### TASK OBJECTIVE
Transcribe the lines below word for word, leaving out the pictures.

### Dataset entries
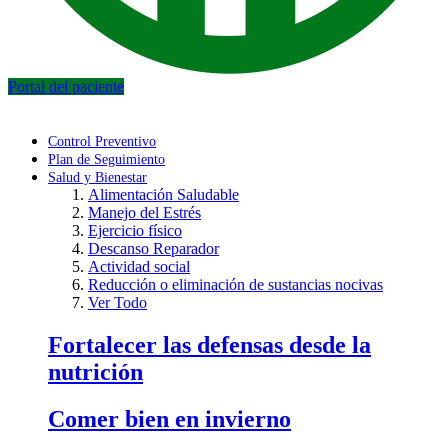
Portal del paciente
Control Preventivo
Plan de Seguimiento
Salud y Bienestar
Alimentación Saludable
Manejo del Estrés
Ejercicio físico
Descanso Reparador
Actividad social
Reducción o eliminación de sustancias nocivas
Ver Todo
Fortalecer las defensas desde la
nutrición
Comer bien en invierno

### REPLY TO THE TASK
Portal del paciente
Control Preventivo
Plan de Seguimiento
Salud y Bienestar
Alimentación Saludable
Manejo del Estrés
Ejercicio físico
Descanso Reparador
Actividad social
Reducción o eliminación de sustancias nocivas
Ver Todo
Fortalecer las defensas desde la
nutrición
Comer bien en invierno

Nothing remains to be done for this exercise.